Übungstext »
Ihr habt jüngst in der Roten Flora in Hamburg und bei dem Festival »Cottbus Nazifrei« gespielt. Ist es euch wichtig, auch da aufzutreten wo man politisch Gesicht zeigt?
Torsten Scholz: Wir haben eine linke Rutsche gemacht und stehen als linke Gutmenschen da. Das finde ich persönlich ganz toll. Wenn es das Festival »Cottbus Nazifrei« nicht geben müsste, würden wir da auch nicht spielen. So aber ist es uns wichtig, dort und anderswo aufzutreten. Das ist in letzter Zeit mehr geworden, da leider die Gründe triftiger werden, so etwas machen zu müssen. Da wollen wir uns nicht rausnehmen. Am Ende waren die Auftritte auch einfach zwei tolle Konzerte. Wenn in der Roten Flora 400 Leute sind, draußen aber weitere drei- bis viertausend Menschen stehen, dann ist das schon etwas ganz Besonderes.
Viele Leute, die sich öffentlich gegen rechts engagieren erleben einen Shitstorm gegen sich und ihr Umfeld. Seid ihr von so etwas ebenfalls betroffen?
Torsten Scholz: Ich kann mich nicht erinnern, auf unserer Seite wegen dieser beiden Auftritte etwas gelesen zu haben. Auf den Seiten der Veranstalter von »Cottbus Nazifrei« oder auch der Roten Flora ist das anders – die kriegen ihr Fett mehr ab. Bei der Flora finden sich Äußerungen über »die linksversifften Beatsteaks« oder »die nächste Zeckenband«. Toll, endlich hat es mal jemand erkannt. Am Ende sind wir nämlich doch eine Zeckenband. Mir direkt wurde noch nicht ins Gesicht gespuckt. Ich habe eher das Gefühl, dass die breite Masse des Beatsteaks Publikums es schon toll findet, dass wir uns positionieren.
Ich erreiche dich gerade im Hotel. Gibt es unterwegs ein tägliches Ritual deinerseits?
Torsten Scholz: Zähneputzen. Nein im Ernst. Neuerdings mache ich mit meinem Soundmann Tom Musik und bastel an Beats. Da sitze ich jeden Tag am Laptop, höre mir Hip-Hop-Beats und elektronische Sachen an und bin abseits der Band am Schrauben. Ansonsten genieße ich gerade einfach nur die tolle Zeit. Nach unserem Auftritt in der Waldbühne, als man dachte, was soll jetzt noch kommen, kamen eigentlich nur tolle Konzerte.
Schlagzeuger Thomas Götz hat mit dem Label »Tomatenplatten« und dem Soloprojekt »Einerbande« noch Projekte neben der Band. Du hast gerade vom Basteln auf Tour gesprochen. Gibt es weitere Soloambitionen?

Abgebildete Personen oder Hände mit Gelenkpunkten »
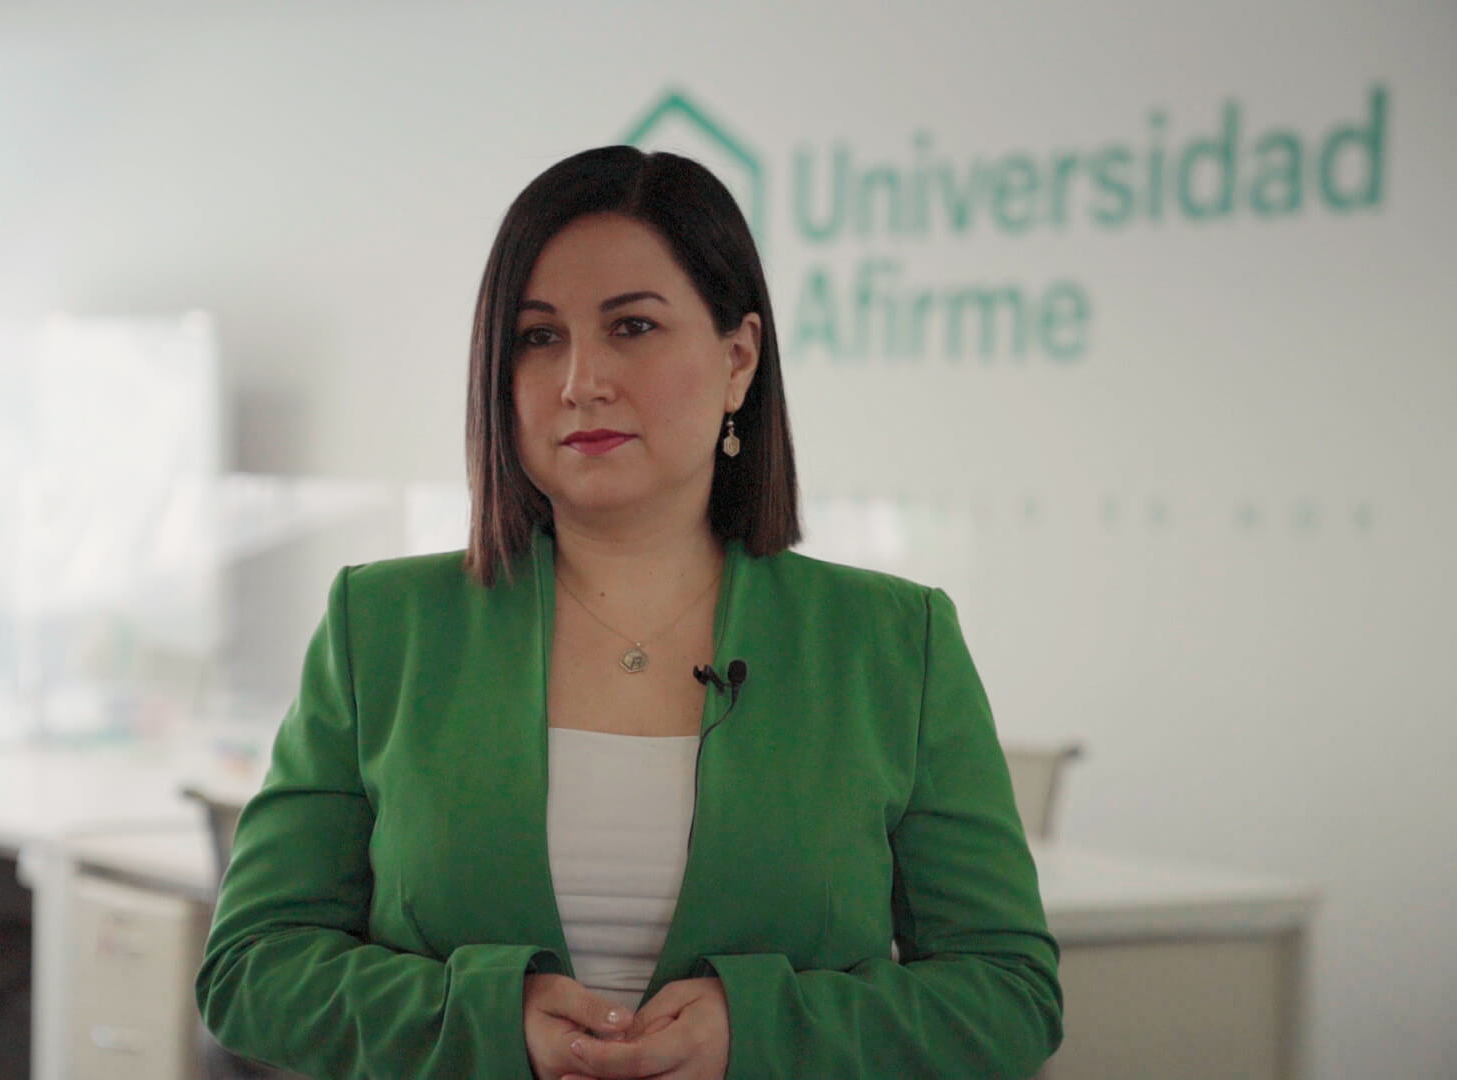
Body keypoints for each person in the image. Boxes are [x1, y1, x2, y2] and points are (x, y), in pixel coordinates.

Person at [195, 146, 1062, 1079]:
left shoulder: (892, 642)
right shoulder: (383, 627)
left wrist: (760, 1030)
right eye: (538, 337)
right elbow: (250, 968)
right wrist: (484, 1017)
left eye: (633, 326)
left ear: (738, 359)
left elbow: (1008, 996)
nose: (581, 380)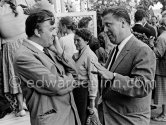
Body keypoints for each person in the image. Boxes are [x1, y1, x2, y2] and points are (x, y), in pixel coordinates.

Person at [13, 10, 81, 125]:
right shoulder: (23, 56)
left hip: (68, 115)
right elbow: (55, 85)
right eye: (51, 29)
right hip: (53, 120)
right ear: (37, 32)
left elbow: (75, 71)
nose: (55, 34)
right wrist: (71, 79)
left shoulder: (50, 49)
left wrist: (59, 52)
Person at [91, 6, 156, 125]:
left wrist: (113, 76)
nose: (104, 30)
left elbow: (143, 86)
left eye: (108, 24)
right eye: (104, 25)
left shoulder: (142, 50)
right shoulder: (117, 49)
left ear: (123, 23)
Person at [0, 0, 27, 116]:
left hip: (9, 46)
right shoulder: (19, 9)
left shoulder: (0, 11)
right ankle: (27, 102)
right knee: (26, 74)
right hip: (24, 44)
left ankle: (20, 106)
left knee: (14, 76)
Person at [72, 28, 98, 125]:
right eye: (74, 40)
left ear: (86, 41)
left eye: (78, 40)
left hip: (84, 92)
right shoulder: (78, 54)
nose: (75, 43)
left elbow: (93, 79)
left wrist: (92, 101)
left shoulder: (90, 55)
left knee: (84, 120)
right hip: (77, 91)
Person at [150, 18, 166, 122]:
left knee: (164, 93)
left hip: (163, 69)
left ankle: (164, 114)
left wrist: (151, 44)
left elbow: (158, 53)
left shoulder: (162, 37)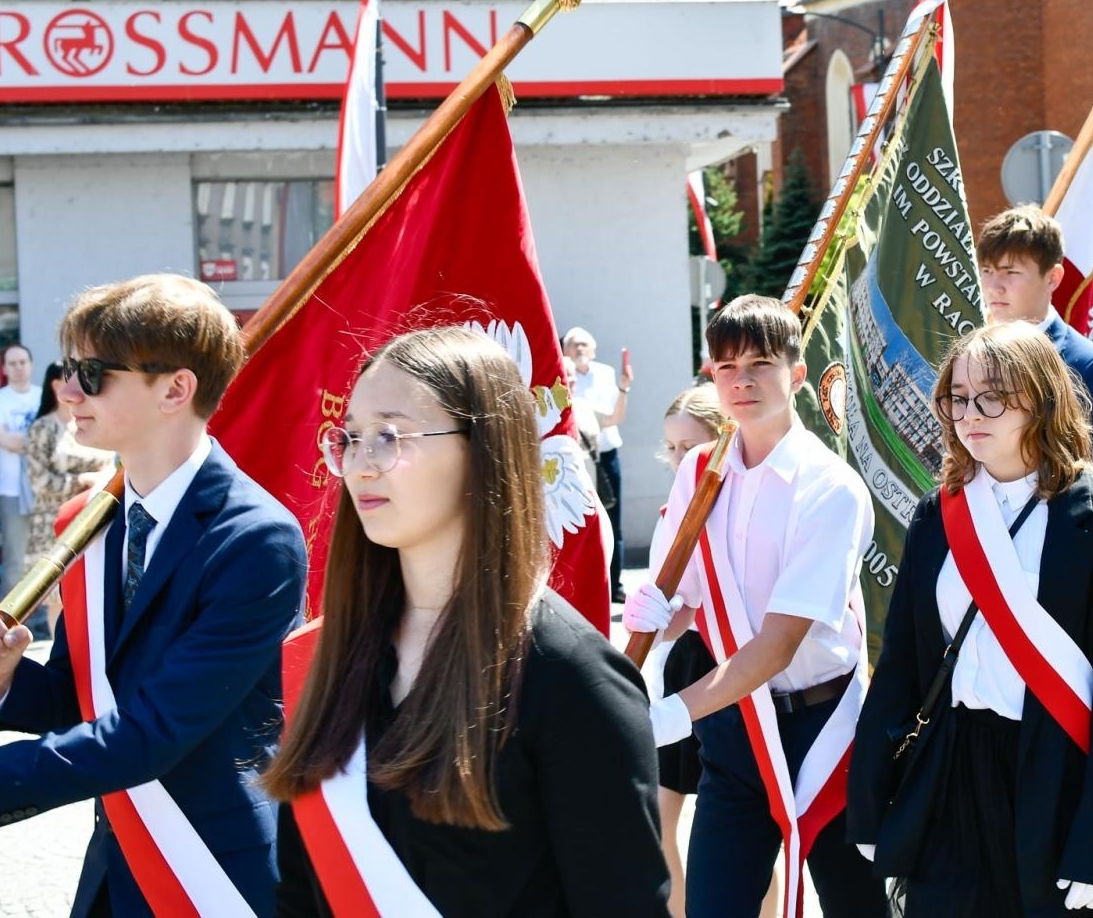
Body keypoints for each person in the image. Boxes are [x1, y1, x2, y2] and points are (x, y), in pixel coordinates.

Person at [266, 327, 666, 916]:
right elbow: (302, 892)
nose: (359, 465)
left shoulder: (573, 677)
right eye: (350, 438)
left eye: (389, 436)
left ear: (483, 450)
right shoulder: (333, 655)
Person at [0, 273, 307, 916]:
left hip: (210, 870)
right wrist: (4, 678)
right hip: (117, 864)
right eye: (69, 369)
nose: (69, 390)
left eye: (93, 373)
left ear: (175, 389)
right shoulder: (95, 523)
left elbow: (155, 729)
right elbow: (79, 697)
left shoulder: (256, 539)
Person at [848, 321, 1093, 916]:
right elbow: (901, 665)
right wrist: (871, 801)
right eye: (958, 397)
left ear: (1042, 400)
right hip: (950, 766)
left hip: (1057, 771)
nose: (970, 414)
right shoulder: (937, 514)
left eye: (992, 397)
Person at [624, 295, 885, 918]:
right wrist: (655, 613)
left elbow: (778, 644)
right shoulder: (699, 473)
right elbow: (685, 601)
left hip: (823, 730)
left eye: (760, 364)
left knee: (855, 906)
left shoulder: (831, 488)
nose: (741, 381)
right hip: (735, 725)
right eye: (726, 366)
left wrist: (672, 713)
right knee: (715, 905)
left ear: (797, 373)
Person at [649, 383, 782, 918]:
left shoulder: (755, 505)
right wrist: (651, 615)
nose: (680, 457)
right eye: (671, 447)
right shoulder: (674, 508)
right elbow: (673, 609)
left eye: (690, 445)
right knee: (661, 817)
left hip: (731, 667)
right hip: (684, 664)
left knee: (744, 825)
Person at [976, 206, 1093, 467]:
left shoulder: (1091, 367)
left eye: (1011, 272)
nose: (994, 287)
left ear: (1053, 278)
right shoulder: (967, 351)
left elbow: (1076, 472)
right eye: (987, 270)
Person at [22, 362, 114, 634]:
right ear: (55, 385)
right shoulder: (43, 427)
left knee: (93, 589)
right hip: (53, 521)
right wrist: (82, 480)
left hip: (95, 516)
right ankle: (59, 650)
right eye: (70, 377)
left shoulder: (91, 424)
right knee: (59, 595)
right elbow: (39, 481)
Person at [563, 326, 633, 602]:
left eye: (584, 344)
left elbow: (613, 417)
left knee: (611, 521)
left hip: (602, 457)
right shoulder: (560, 384)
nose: (579, 349)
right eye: (573, 344)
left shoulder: (604, 375)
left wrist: (624, 388)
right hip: (573, 466)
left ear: (593, 350)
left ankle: (613, 585)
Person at [0, 342, 40, 602]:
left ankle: (43, 617)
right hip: (12, 491)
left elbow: (61, 437)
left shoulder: (44, 396)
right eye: (12, 363)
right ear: (4, 369)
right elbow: (3, 439)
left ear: (31, 365)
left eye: (22, 362)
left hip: (46, 489)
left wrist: (21, 442)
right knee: (15, 559)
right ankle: (8, 617)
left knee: (45, 557)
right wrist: (38, 442)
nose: (18, 368)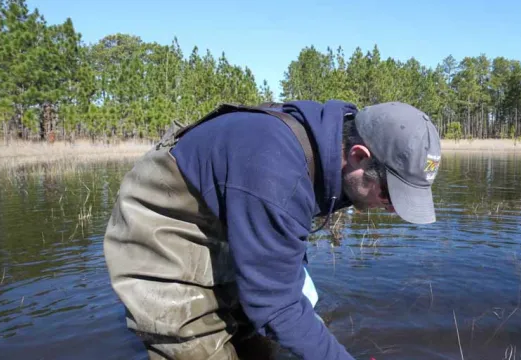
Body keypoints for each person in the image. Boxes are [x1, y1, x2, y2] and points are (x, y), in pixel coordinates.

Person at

Deine Aufgabe » Setze das Interview mit Torsten Scholz von den Beatsteaks nach der letzten Frage fort.

Ergebnis der Übung »
Torsten Scholz: Bernd macht schon seit geraumer Zeit unter dem Namen Bernie Eckstein reine elektronische Musik. Das geht in Richtung Techno/House und ist mittlerweile auf »Soundcloud« zu hören. Dennis, der mit uns mitfährt, hat ein Studio, in dem er ganz viel mastert und auch selber ganz viel Musik macht. Arnim geht ja auch manchmal zu anderen Leuten und bei mir werden im nächsten halben Jahr auch ein paar Sachen kommen.
Stichwort Tourkoller: wie schwierig ist es, nach den ganzen Endorphinschüben zu Hause normal im Supermarkt einzukaufen?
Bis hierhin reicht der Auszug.